Apparently he survived with no ill effects, but has displayed a proclivity to say Hasta La Vista, Baby at most inappropriate times after that.

1. Iggy Pop is insane!

Apparently when you do a lot of heroin, there is a little blood residue in the syringe.

This slighly disgusting phenomenon explored throughly by Iggy Pop and the Stooges, and raised to levels so gruesome it might have called the dark lord ctulhu from under the ocean.

They were holed up in an apartment in Detroit, doing heroin for weeks and months, and spraying all the walls with the blood. Later Stooges member  Ron Asheton was recorded saying,  “… it would dry on the table or on the floor… I wish I was smart enough to take pictures of it because it would have been a masterpiece.”

We wish so too, Ron Asheton, we’d finally have a blood form more disgusting than vaginal discharge.

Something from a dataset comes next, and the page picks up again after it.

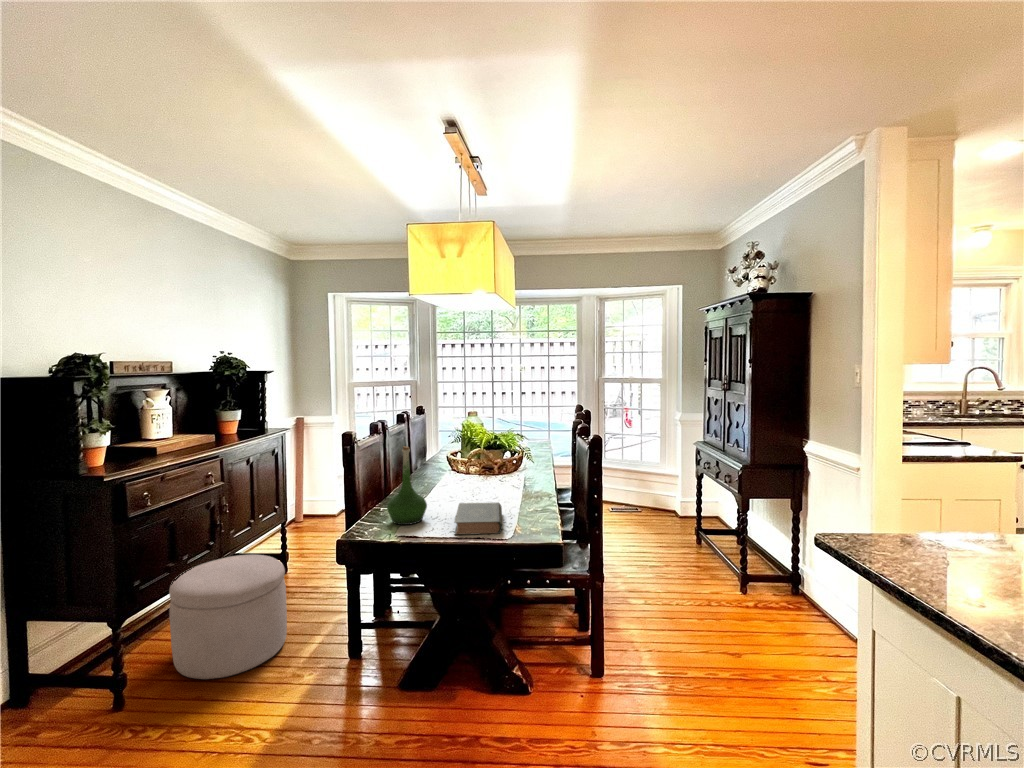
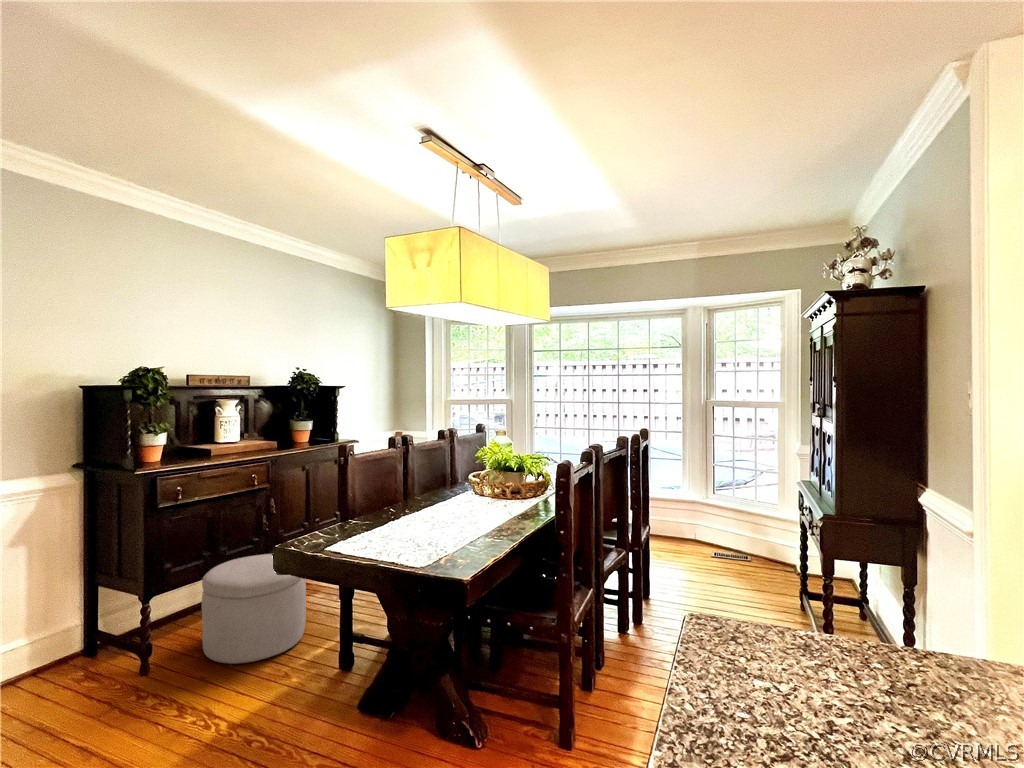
vase: present [387,446,427,525] -> none [332,459,374,540]
book: present [454,502,502,535] -> none [369,523,447,560]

However, in his post drug days, Iggy Pop is most famous for his elaborate contract riders, enumerating the objects he needs backstage during concerts. Written in a fimly tongue in cheek manner, the documents records various Iggy Pop requirements for er, artistic stimulation including a Bob Hope impersonator and “a copy of USA Today that’s got a story about morbidly obese people in it.”

Also such gems like:

“Seven dwarves dressed up as those dwarves out of that film about the dwarves. You know the one. Cinderella?”

“Two cans of red bull. Something with testicles in it.”